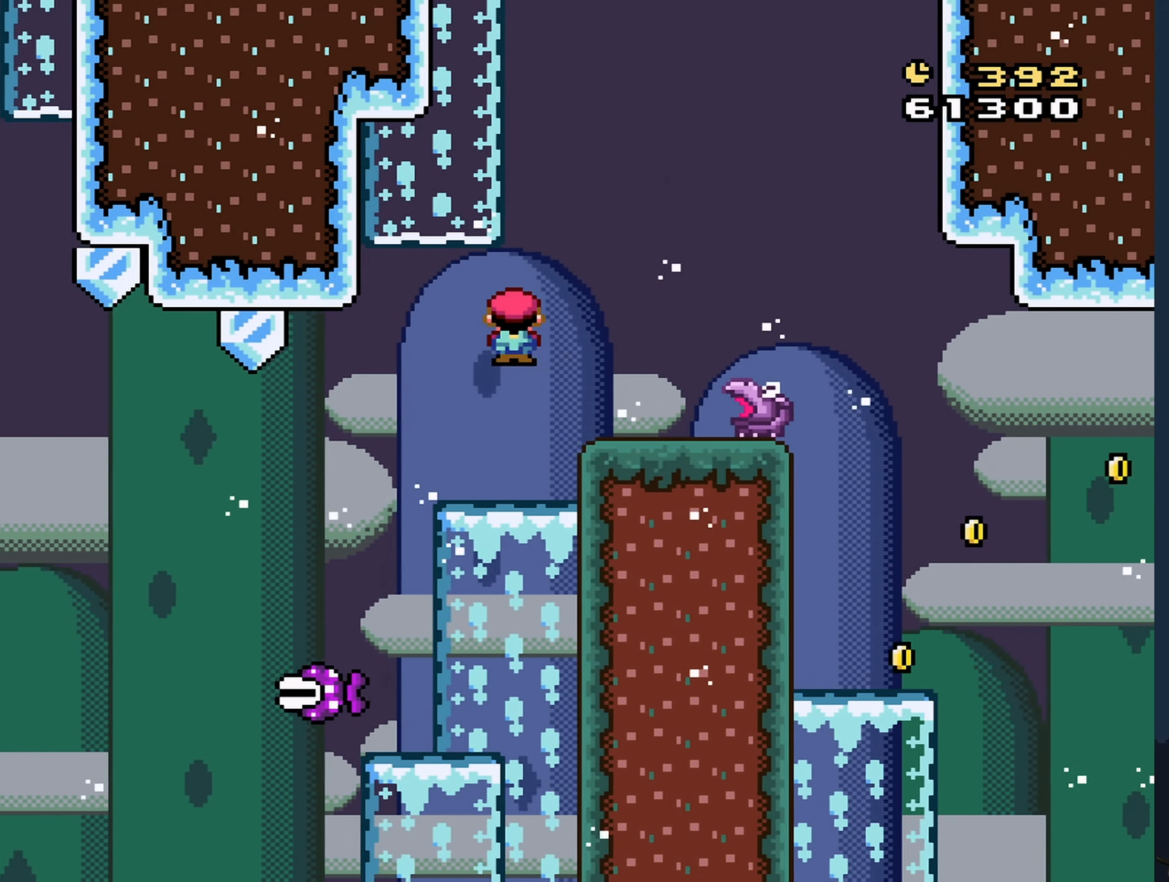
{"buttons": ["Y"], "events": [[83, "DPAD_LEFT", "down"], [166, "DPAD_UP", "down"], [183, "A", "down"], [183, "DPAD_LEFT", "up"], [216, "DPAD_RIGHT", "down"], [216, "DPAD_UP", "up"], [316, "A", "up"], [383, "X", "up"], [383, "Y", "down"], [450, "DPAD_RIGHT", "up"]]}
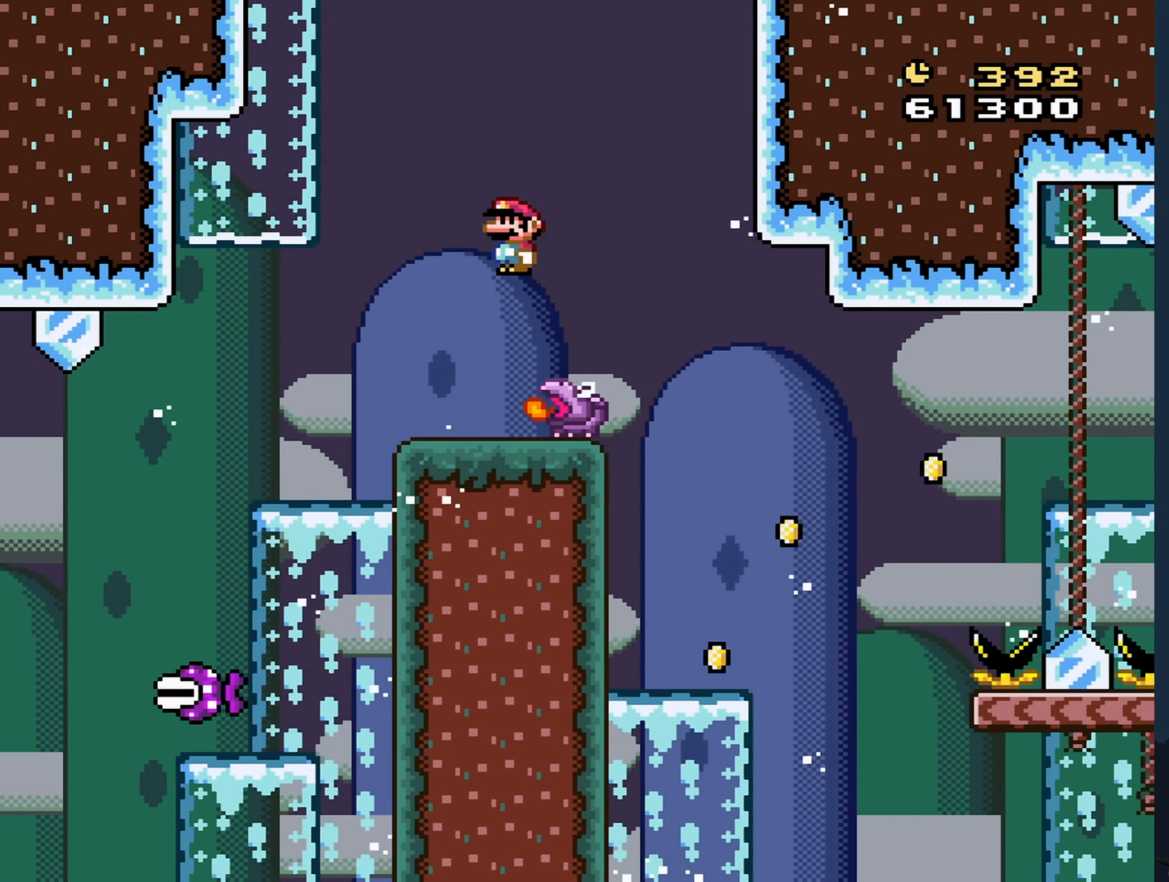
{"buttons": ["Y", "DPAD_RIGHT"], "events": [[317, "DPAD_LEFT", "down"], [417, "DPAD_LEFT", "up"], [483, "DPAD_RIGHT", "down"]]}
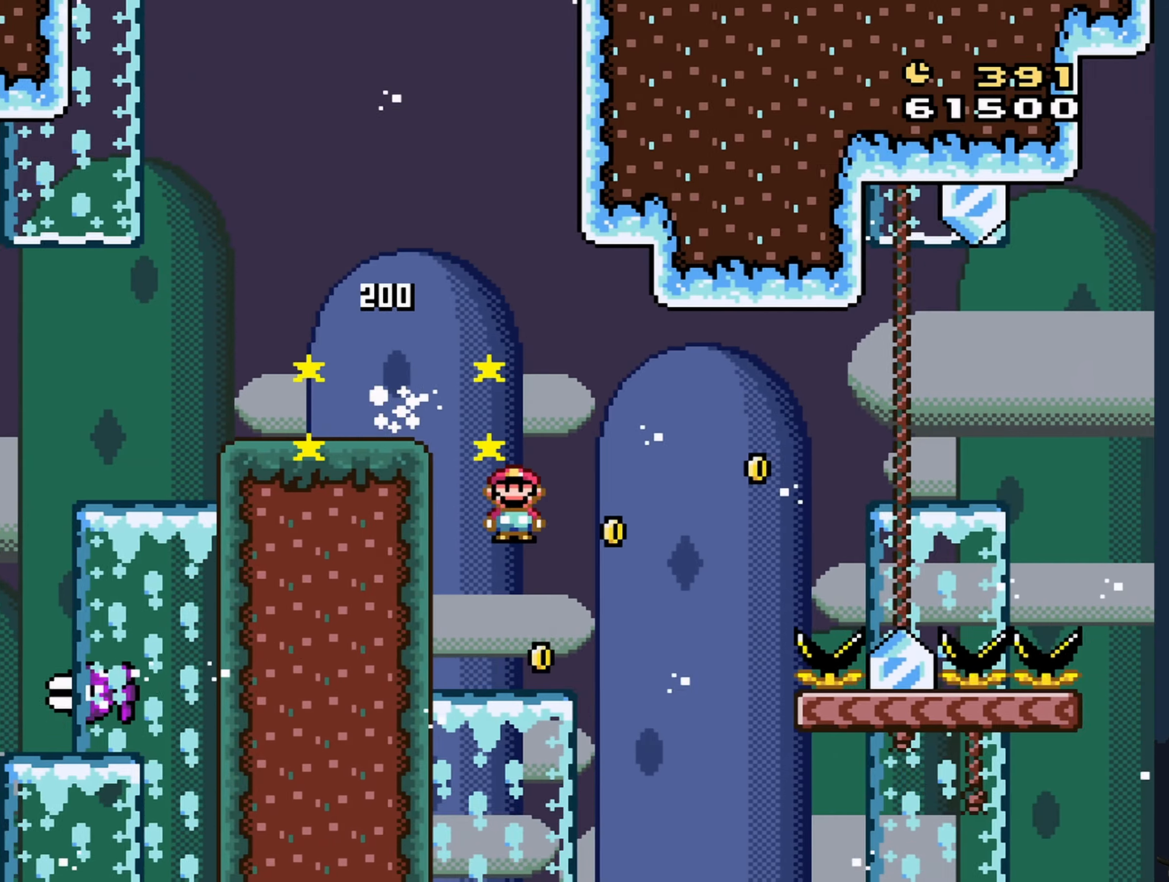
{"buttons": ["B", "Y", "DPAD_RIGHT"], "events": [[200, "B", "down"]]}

---

Work order: The reply must consist of the complete listing, reproduced exactly, with no images.

Response area:
{"buttons": ["Y"], "events": [[83, "DPAD_LEFT", "down"], [166, "DPAD_UP", "down"], [183, "A", "down"], [183, "DPAD_LEFT", "up"], [216, "DPAD_RIGHT", "down"], [216, "DPAD_UP", "up"], [316, "A", "up"], [383, "X", "up"], [383, "Y", "down"], [450, "DPAD_RIGHT", "up"]]}
{"buttons": ["Y", "DPAD_RIGHT"], "events": [[317, "DPAD_LEFT", "down"], [417, "DPAD_LEFT", "up"], [483, "DPAD_RIGHT", "down"]]}
{"buttons": ["B", "Y", "DPAD_RIGHT"], "events": [[200, "B", "down"]]}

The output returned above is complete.